Cut to present time. Brandon Jenson (Chris Minor) is a horror movie loving college student who decides to do his World Theology project on proving whether or not demonic possession is real. With the help of his pothead classmate Clay (Jake Brinn) and videographer Leda (Nicky Jasper), Brandon launces a fund-me campaign. It instantly goes viral and the money starts pouring in. This allows the trio to get access to the files of the famous exorcism from the 90s, which in turn leads them to explore its dark roots. Armed with the info he needs, Brandon tracks down the evilest of evil entities and invites him in. The Devil accepts.

The Possession Experiment offers up an enticing mix of traditional cinematic imagery, modern screens (phones, laptops), and CCTV footage to tell its story. Using these different visuals ensures pleasing the kiddies while not entirely alienating older viewers who prefer Steadicam to Skype. If you like it, you have Scott B. Hansen to thank for the cinematography. And the directing, writing and editing too! He even has a cameo in the film. Talk about a DIY’er. In such an incredibly clichéd subgenre, Hansen manages to make an accomplished and reasonably engaging feature.

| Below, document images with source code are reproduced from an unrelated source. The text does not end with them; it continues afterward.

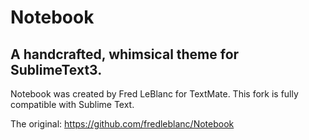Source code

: Notebook
======
A handcrafted, whimsical theme for SublimeText3.
------------------------------------

Notebook was created by Fred LeBlanc for TextMate.  This fork is fully compatible with Sublime Text.

The original: https://github.com/fredleblanc/Notebook
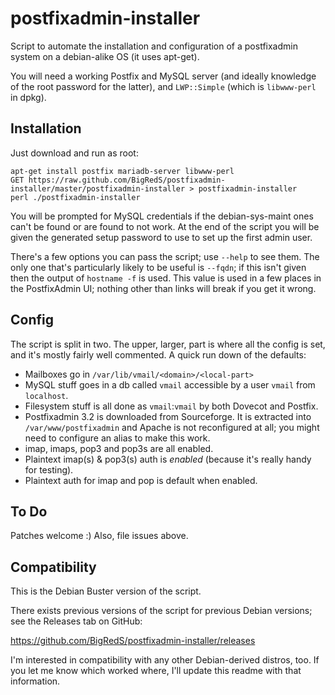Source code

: postfixadmin-installer
======================

Script to automate the installation and configuration of a postfixadmin
system on a debian-alike OS (it uses apt-get).

You will need a working Postfix and MySQL server (and ideally knowledge of
the root password for the latter), and `LWP::Simple` (which is `libwww-perl` in
dpkg). 

Installation
------------

Just download and run as root:

    apt-get install postfix mariadb-server libwww-perl
    GET https://raw.github.com/BigRedS/postfixadmin-installer/master/postfixadmin-installer > postfixadmin-installer
    perl ./postfixadmin-installer

You will be prompted for MySQL credentials if the debian-sys-maint ones can't be 
found or are found to not work. At the end of the script you will be given the
generated setup password to use to set up the first admin user.

There's a few options you can pass the script; use `--help` to see them. The only one 
that's particularly likely to be useful is `--fqdn`; if this isn't given then the 
output of `hostname -f` is used. This value is used in a few places in the PostfixAdmin 
UI; nothing other than links will break if you get it wrong.


Config
------

The script is split in two. The upper, larger, part is where all the config 
is set, and it's mostly fairly well commented. A quick run down of the defaults:

* Mailboxes go in `/var/lib/vmail/<domain>/<local-part>`
* MySQL stuff goes in a db called `vmail` accessible by a user `vmail` from 
  `localhost`.
* Filesystem stuff is all done as `vmail`:`vmail` by both Dovecot and Postfix.
* Postfixadmin 3.2 is downloaded from Sourceforge. It is extracted into 
  `/var/www/postfixadmin` and Apache is not reconfigured at all; you might need to 
  configure an alias to make this 
  work.
* imap, imaps, pop3 and pop3s are all enabled.
* Plaintext imap(s) & pop3(s) auth is *enabled* (because it's really handy for testing).
* Plaintext auth for imap and pop is default when enabled. 

To Do
-----

Patches welcome :) Also, file issues above.

Compatibility
-------------
This is the Debian Buster version of the script.

There exists previous versions of the script for previous Debian versions; see the Releases
tab on GitHub:

https://github.com/BigRedS/postfixadmin-installer/releases

I'm interested in compatibility with any other Debian-derived distros, too. If you let me know
which worked where, I'll update this readme with that information.
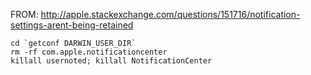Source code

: FROM: <http://apple.stackexchange.com/questions/151716/notification-settings-arent-being-retained>

    cd `getconf DARWIN_USER_DIR`
    rm -rf com.apple.notificationcenter 
    killall usernoted; killall NotificationCenter
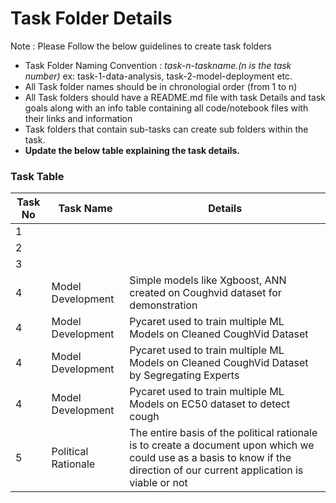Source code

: # Task Folder Details

Note : Please Follow the below guidelines to create task folders
- Task Folder Naming Convention : _task-n-taskname.(n is the task number)_  ex: task-1-data-analysis, task-2-model-deployment etc.
- All Task folder names should be in chronologial order (from 1 to n)
- All Task folders should have a README.md file with task Details and task goals along with an info table containing all code/notebook files with their links and information
- Task folders that contain sub-tasks can create sub folders within the task.
- __Update the below table explaining the task details.__

### Task Table

| Task No| Task Name | Details |
|-|-|-|
|1|         |         |
|2|         |         |
|3|         |         |
|4|Model Development|Simple models like Xgboost, ANN created on Coughvid dataset for demonstration|
|4|Model Development|Pycaret used to train multiple ML Models on Cleaned CoughVid Dataset|
|4|Model Development|Pycaret used to train multiple ML Models on Cleaned CoughVid Dataset by Segregating Experts|
|4|Model Development|Pycaret used to train multiple ML Models on EC50 dataset to detect cough|
|5|Political Rationale| The entire basis of the political rationale is to create a document upon which we could use as a basis to know if the direction of our current application is viable or not|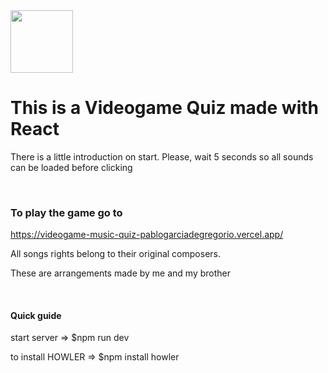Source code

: 
<img src="https://static.wikia.nocookie.net/undertale/images/b/bc/Tumblr_nvujj3gQTf1r9xrggo2_250.gif/revision/latest/scale-to-width-down/194?cb=20160220214156&path-prefix=es" width="100"/>

<h1> This is a Videogame Quiz made with React</h1>
<p>There is a little introduction on start. Please, wait 5 seconds so  all sounds can be loaded before clicking</p>
<br>
<h3>
  To play the game go to 
</h3>

https://videogame-music-quiz-pablogarciadegregorio.vercel.app/
<br>
<p>All songs rights belong to their original composers.</p>
<p>These are arrangements made by me and my brother</p>
<br>



<h4>Quick guide</h4>

start server => $npm run dev

to install HOWLER => $npm install howler
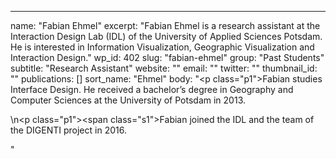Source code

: ---
  name: "Fabian Ehmel"
  excerpt: "Fabian Ehmel is a research assistant at the Interaction Design Lab (IDL) of the University of Applied Sciences Potsdam. He is interested in Information Visualization, Geographic Visualization and Interaction Design."
  wp_id: 402
  slug: "fabian-ehmel"
  group: "Past Students"
  subtitle: "Research Assistant"
  website: ""
  email: ""
  twitter: ""
  thumbnail_id: ""
  publications: []
  sort_name: "Ehmel"
  body: "<p class=\"p1\">Fabian studies Interface Design. He received a bachelor’s degree in Geography and Computer Sciences at the University of Potsdam in 2013.</p>\n<p class=\"p1\"><span class=\"s1\">Fabian joined the IDL and the team of the DIGENTI project in 2016.</span></p>"
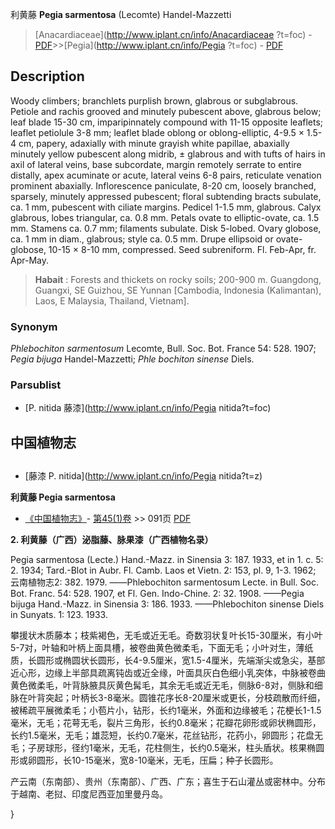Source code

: 利黄藤 **Pegia sarmentosa** (Lecomte) Handel-Mazzetti

> [Anacardiaceae](http://www.iplant.cn/info/Anacardiaceae ?t=foc) - [PDF](http://iplant.cn/foc/pdf/Anacardiaceae.pdf)>>[Pegia](http://www.iplant.cn/info/Pegia ?t=foc) - [PDF](http://www.iplant.cn/foc/pdf/Pegia.pdf)

## Description

Woody climbers; branchlets purplish brown, glabrous or subglabrous. Petiole and rachis grooved and minutely pubescent above, glabrous below; leaf blade 15-30 cm, imparipinnately compound with 11-15 opposite leaflets; leaflet petiolule 3-8 mm; leaflet blade oblong or oblong-elliptic, 4-9.5 × 1.5-4 cm, papery, adaxially with minute grayish white papillae, abaxially minutely yellow pubescent along midrib, ± glabrous and with tufts of hairs in axil of lateral veins, base subcordate, margin remotely serrate to entire distally, apex acuminate or acute, lateral veins 6-8 pairs, reticulate venation prominent abaxially. Inflorescence paniculate, 8-20 cm, loosely branched, sparsely, minutely appressed pubescent; floral subtending bracts subulate, ca. 1 mm, pubescent with ciliate margins. Pedicel 1-1.5 mm, glabrous. Calyx glabrous, lobes triangular, ca. 0.8 mm. Petals ovate to elliptic-ovate, ca. 1.5 mm. Stamens ca. 0.7 mm; filaments subulate. Disk 5-lobed. Ovary globose, ca. 1 mm in diam., glabrous; style ca. 0.5 mm. Drupe ellipsoid or ovate-globose, 10-15 × 8-10 mm, compressed. Seed subreniform. Fl. Feb-Apr, fr. Apr-May.

> **Habait** : 
> Forests and thickets on rocky soils; 200-900 m. Guangdong, Guangxi, SE Guizhou, SE Yunnan [Cambodia, Indonesia (Kalimantan), Laos, E Malaysia, Thailand, Vietnam].

### Synonym
*Phlebochiton sarmentosum* Lecomte, Bull. Soc. Bot. France 54: 528. 1907; *Pegia bijuga* Handel-Mazzetti; *Phle bochiton sinense* Diels.

### Parsublist

* [P.  nitida  藤漆](http://www.iplant.cn/info/Pegia nitida?t=foc)

## 中国植物志

## 
* [藤漆  P.  nitida](http://www.iplant.cn/info/Pegia nitida?t=z)

**利黄藤 Pegia sarmentosa**

* [《中国植物志》](http://www.iplant.cn/frps)- [第45(1)卷](http://www.iplant.cn/frps/vol/45(1)) >> 091页 [PDF](http://www.iplant.cn/frps/pdf/45(1)/091.PDF)

**2. 利黄藤（广西）泌脂藤、脉果漆（广西植物名录）**

Pegia sarmentosa (Lecte.) Hand.-Mazz. in Sinensia 3: 187. 1933, et in 1. c. 5: 2. 1934; Tard.-Blot in Aubr. Fl. Camb. Laos et Vietn. 2: 153, pl. 9, 1-3. 1962; 云南植物志2: 382. 1979. ——Phlebochiton sarmentosum Lecte. in Bull. Soc. Bot. Franc. 54: 528. 1907, et Fl. Gen. Indo-Chine. 2: 32. 1908. ——Pegia bijuga Hand.-Mazz. in Sinensia 3: 186. 1933. ——Phlebochiton sinense Diels in Sunyats. 1: 123. 1933.

攀援状木质藤本；枝紫褐色，无毛或近无毛。奇数羽状复叶长15-30厘米，有小叶5-7对，叶轴和叶柄上面具槽，被卷曲黄色微柔毛，下面无毛；小叶对生，薄纸质，长圆形或椭圆状长圆形，长4-9.5厘米，宽1.5-4厘米，先端渐尖或急尖，基部近心形，边缘上半部具疏离钝齿或近全缘，叶面具灰白色细小乳突体，中脉被卷曲黄色微柔毛，叶背脉腋具灰黄色髯毛，其余无毛或近无毛，侧脉6-8对，侧脉和细脉在叶背突起；叶柄长3-8毫米。圆锥花序长8-20厘米或更长，分枝疏散而纤细，被稀疏平展微柔毛；小苞片小，钻形，长约1毫米，外面和边缘被毛；花梗长1-1.5毫米，无毛；花萼无毛，裂片三角形，长约0.8毫米；花瓣花卵形或卵状椭圆形，长约1.5毫米，无毛；雄蕊短，长约0.7毫米，花丝钻形，花药小，卵圆形；花盘无毛；子房球形，径约1毫米，无毛，花柱侧生，长约0.5毫米，柱头盾状。核果椭圆形或卵圆形，长10-15毫米，宽8-10毫米，无毛，压扁；种子长圆形。

产云南（东南部）、贵州（东南部）、广西、广东；喜生于石山灌丛或密林中。分布于越南、老挝、印度尼西亚加里曼丹岛。

}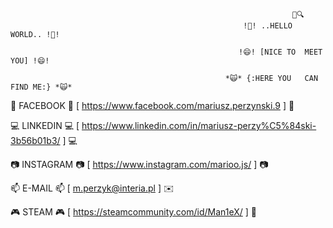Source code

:                                                                    🔎🔍                                                   
                                                        !👋! ..HELLO  WORLD.. !👋!
   
                                                       !😄! [NICE TO  MEET YOU] !😄!
   
                                                    *🙀* {:HERE YOU   CAN FIND ME:} *🙀*


📲 FACEBOOK 📲 [ https://www.facebook.com/mariusz.perzynski.9 ] 📲


💻 LINKEDIN 💻 [ https://www.linkedin.com/in/mariusz-perzy%C5%84ski-3b56b01b3/ ] 💻



📷 INSTAGRAM 📷 [ https://www.instagram.com/marioo.js/ ] 📷



📫 E-MAIL 📫 [ m.perzyk@interia.pl ] ✉️


🎮 STEAM 🎮 [ https://steamcommunity.com/id/Man1eX/ ] 👾




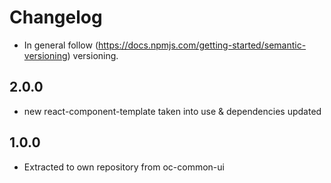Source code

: # Changelog

* In general follow (https://docs.npmjs.com/getting-started/semantic-versioning) versioning.

## 2.0.0
* new react-component-template taken into use & dependencies updated

## 1.0.0

* Extracted to own repository from oc-common-ui
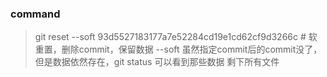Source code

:### command
> git reset --soft 93d5527183177a7e52284cd19e1cd62cf9d3266c # 软重置，删除commit，保留数据
--soft 虽然指定commit后的commit没了，但是数据依然存在，git status 可以看到那些数据
剩下所有文件
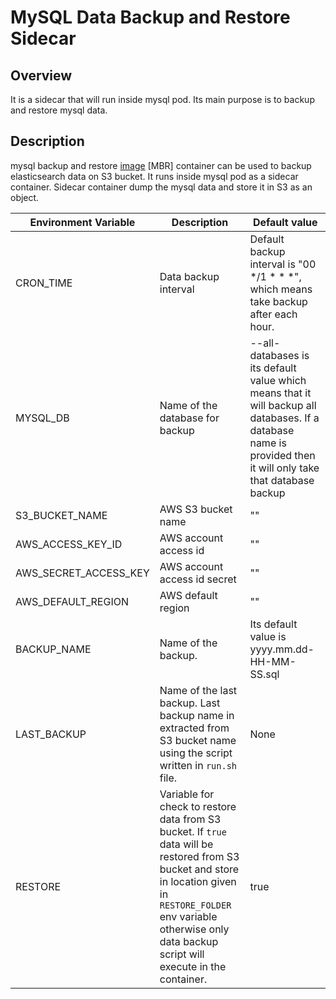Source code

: # MySQL Data Backup and Restore Sidecar

## Overview

It is a sidecar that will run inside mysql pod. Its main purpose is to backup and restore mysql data.

## Description

mysql backup and restore [image](https://hub.docker.com/r/stakater/mysql-backup-restore-s3/) [MBR] container can be used to backup elasticsearch data on S3 bucket. It runs inside mysql pod as a sidecar container. Sidecar container dump the mysql data and store it in S3 as an object.


| Environment Variable | Description | Default value |
|---|---|---|
| CRON_TIME | Data backup interval | Default backup interval is "00 */1 * * *", which means take backup after each hour. |
| MYSQL_DB | Name of the database for backup | --all-databases is its default value which means that it will backup all databases. If a database name is provided then it will only take that database backup |
| S3_BUCKET_NAME | AWS S3 bucket name | "" |
| AWS_ACCESS_KEY_ID | AWS account access id | "" |
| AWS_SECRET_ACCESS_KEY | AWS account access id secret | "" |
| AWS_DEFAULT_REGION | AWS default region | "" |
| BACKUP_NAME | Name of the backup. | Its default value is yyyy.mm.dd-HH-MM-SS.sql |
| LAST_BACKUP | Name of the last backup. Last backup name in extracted from S3 bucket name using the script written in `run.sh` file. | None |
| RESTORE | Variable for check to restore data from S3 bucket. If `true` data will be restored from S3 bucket and store in location given in `RESTORE_FOLDER` env variable otherwise only data backup script will execute in the container. | true |
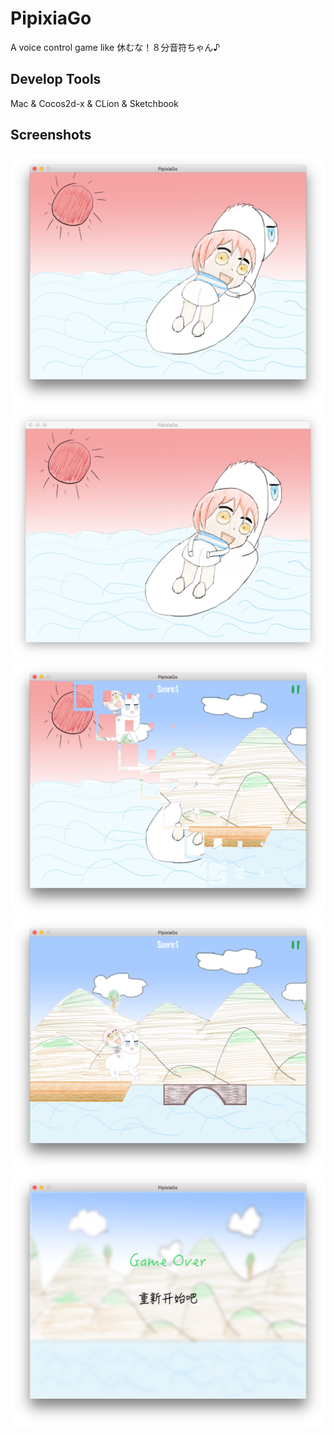 # PipixiaGo
A voice control game like 休むな！８分音符ちゃん♪

## Develop Tools
Mac & Cocos2d-x & CLion & Sketchbook

## Screenshots
![](https://github.com/BIOTONIC/PipixiaGo/blob/master/Screenshots/StartScene_1.png)
![](https://github.com/BIOTONIC/PipixiaGo/blob/master/Screenshots/StartScene_2.png)
![](https://github.com/BIOTONIC/PipixiaGo/blob/master/Screenshots/StartScene2GameScene.png)
![](https://github.com/BIOTONIC/PipixiaGo/blob/master/Screenshots/GameScene.png)
![](https://github.com/BIOTONIC/PipixiaGo/blob/master/Screenshots/ResultScene.png)
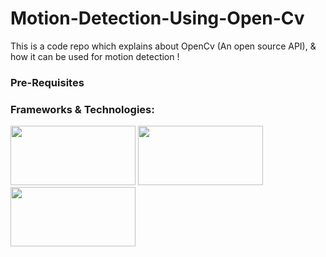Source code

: # Motion-Detection-Using-Open-Cv
This is a code repo which explains about OpenCv (An open source API), &amp; how it can be used for motion detection !

<h3>Pre-Requisites</h3>


<h3>Frameworks & Technologies:</h3>

<img src="https://user-images.githubusercontent.com/35655048/103159422-0b747400-47eb-11eb-90be-f0a613fb0275.PNG" width="200" height="95">  <img src="https://user-images.githubusercontent.com/35655048/103159624-6313df00-47ed-11eb-9b4e-194a33a50e10.PNG" width="200" height="95">  <img src="https://user-images.githubusercontent.com/35655048/103159675-12e94c80-47ee-11eb-90ea-dc9f5336865a.PNG" width="200" height="95">
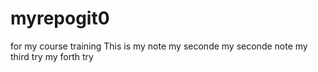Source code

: # myrepogit0
for my course training
This is my note
my seconde
my seconde note
my third try
my forth try
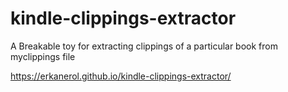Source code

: # kindle-clippings-extractor
A Breakable toy for extracting clippings of a particular book from myclippings file

https://erkanerol.github.io/kindle-clippings-extractor/
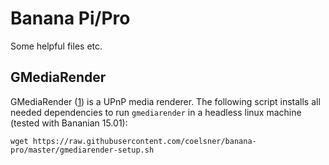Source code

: # Banana Pi/Pro
Some helpful files etc.

## GMediaRender

GMediaRender ([1](https://github.com/hzeller/gmrender-resurrect)) is a UPnP media renderer. The following script installs all needed dependencies to run `gmediarender` in a headless linux machine (tested with Bananian 15.01):

`wget https://raw.githubusercontent.com/coelsner/banana-pro/master/gmediarender-setup.sh`

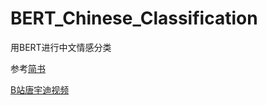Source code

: # BERT_Chinese_Classification
用BERT进行中文情感分类

参考[简书](https://www.jianshu.com/p/aa2eff7ec5c1)

[B站唐宇迪视频](https://www.bilibili.com/video/BV1AW4y167dr/?spm_id_from=333.337.search-card.all.click)




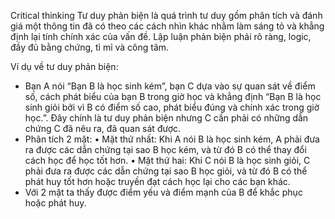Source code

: Critical thinking
Tư duy phản biện là quá trình tư duy gồm phân tích và đánh giá một thông tin đã có theo các cách nhìn khác nhằm làm sáng tỏ và khẳng định lại tính chính xác của vấn đề. Lập luận phản biện phải rõ ràng, logic, đầy đủ bằng chứng, tỉ mỉ và công tâm.

Ví dụ về tư duy phản biện:
-	Bạn A nói “Bạn B là học sinh kém”, bạn C dựa vào sự quan sát về điểm số, cách phát biểu của bạn B trong giờ học và khẳng định “Bạn B là học sinh giỏi bởi vì B có điểm số cao, phát biểu đúng và chính xác trong giờ học.”. Đây chính là tư duy phản biện nhưng C cần phải có những dẫn chứng C đã nêu ra, đã quan sát được.
-	Phân tích 2 mặt:
•	Mặt thứ nhất: Khi A nói B là học sinh kém, A phải đưa ra được các dẫn chứng tại sao B học kém, và từ đó B có thể thay đổi cách học để học tốt hơn.
•	Mặt thứ hai: Khi C nói B là học sinh giỏi, C phải đưa ra được các dẫn chứng tại sao B học giỏi, và từ đó B có thể phát huy tốt hơn hoặc truyền đạt cách học lại cho các bạn khác.
-	Với 2 mặt ta thấy được điểm yếu và điểm mạnh của B để khắc phục hoặc phát huy.
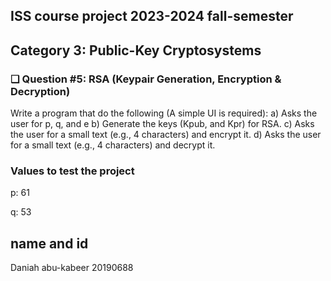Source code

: ## ISS course project 2023-2024 fall-semester

## Category 3: Public-Key Cryptosystems
### ❑ Question #5: RSA (Keypair Generation, Encryption & Decryption)
Write a program that do the following (A simple UI is required):
a) Asks the user for p, q, and e 
b) Generate the keys (Kpub, and Kpr) for RSA. 
c) Asks the user for a small text (e.g., 4 characters) and encrypt it. 
d) Asks the user for a small text (e.g., 4 characters) and decrypt it.
### Values to test the project
p: 61

q: 53
## name and id
Daniah abu-kabeer 20190688
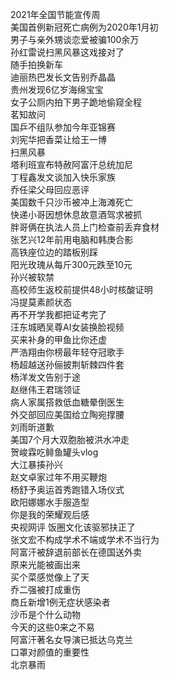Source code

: 2021年全国节能宣传周  
美国首例新冠死亡病例为2020年1月初  
男子与亲外甥谈恋爱被骗100余万  
孙红雷说扫黑风暴这戏接对了  
随手拍换新车  
迪丽热巴发长文告别乔晶晶  
贵州发现6亿岁海绵宝宝  
女子公厕内拍下男子跪地偷窥全程  
茗知故问  
国乒不组队参加今年亚锦赛  
刘宪华把香菜让给王一博  
扫黑风暴  
塔利班宣布特赦阿富汗总统加尼  
丁程鑫发文谈加入快乐家族  
乔任梁父母回应恶评  
美国数千只沙币被冲上海滩死亡  
快递小哥因想休息故意酒驾求被抓  
胖哥俩在执法人员上门检查前丢弃食材  
张艺兴12年前用电脑和韩庚合影  
高铁座位边的踏板别踩  
阳光玫瑰从每斤300元跌至10元  
孙兴被软禁  
高校师生返校前提供48小时核酸证明  
冯提莫素颜状态  
再不开学我都把证考完了  
汪东城晒吴尊AI女装换脸视频  
买来补身的甲鱼比你还虚  
严浩翔由你榜最年轻夺冠歌手  
杨超越送孙俪披荆斩棘四件套  
杨洋发文告别于途  
赵继伟王君瑞领证  
病人家属搭救低血糖晕倒医生  
外交部回应美国给立陶宛撑腰  
刘雨昕道歉  
美国7个月大双胞胎被洪水冲走  
贺峻霖吃鲱鱼罐头vlog  
大江暴揍孙兴  
赵文卓家过年不用买鞭炮  
杨舒予奥运首秀跑错入场仪式  
欧阳娜娜水手服造型  
你是我的荣耀观后感  
央视网评 饭圈文化该驱邪扶正了  
张文宏不构成学术不端或学术不当行为  
阿富汗被辞退前部长在德国送外卖  
原来光能被画出来  
买个菜感觉像上了天  
乔二强被打成重伤  
商丘新增1例无症状感染者  
沙币是个什么动物  
今天的这些0来之不易  
阿富汗著名女导演已抵达乌克兰  
口罩对颜值的重要性  
北京暴雨  
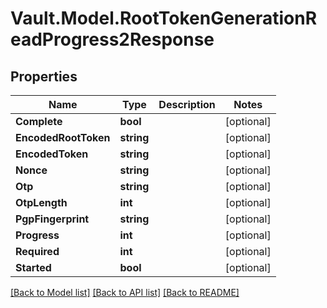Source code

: # Vault.Model.RootTokenGenerationReadProgress2Response

## Properties

Name | Type | Description | Notes
------------ | ------------- | ------------- | -------------
**Complete** | **bool** |  | [optional] 
**EncodedRootToken** | **string** |  | [optional] 
**EncodedToken** | **string** |  | [optional] 
**Nonce** | **string** |  | [optional] 
**Otp** | **string** |  | [optional] 
**OtpLength** | **int** |  | [optional] 
**PgpFingerprint** | **string** |  | [optional] 
**Progress** | **int** |  | [optional] 
**Required** | **int** |  | [optional] 
**Started** | **bool** |  | [optional] 

[[Back to Model list]](../README.md#documentation-for-models) [[Back to API list]](../README.md#documentation-for-api-endpoints) [[Back to README]](../README.md)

The actors are up to par. Bill Moseley only has a small part, but he starts the picture off with a good and Godly bang. Minor in the lead shoulders the majority of the screen-time with B-actor aplomb from nerdy college guy to vicious vessel of Beelzebub himself. Jasper is solid, while Brinn is a bit uneven but likeable overall as the bumbling, good-natured toker of Mother Nature’s garden greens.

There are a few clunkers in the story. For instance, in flashback it’s revealed that a Ouija board was to blame for the young woman’s possession in the 90s and we see a scene of Father Campbell wrapping it up in a blanket and stashing it between the walls of her house. Of course, Brandon and co. find it and hold a séance. Um… Really?

When it comes to the scares they are not lacking, but there isn’t much tension or suspense leading up to them. It’s hard to spook anyone these days but the basic horror elements in the script and its execution can’t really be faulted. The story is cowritten with Hansen by Mary J. Dixon and together the pair cooked up a relatively fast-paced flick but The Possession Experiment does unfortunately begin to wear out its welcome just a little too soon.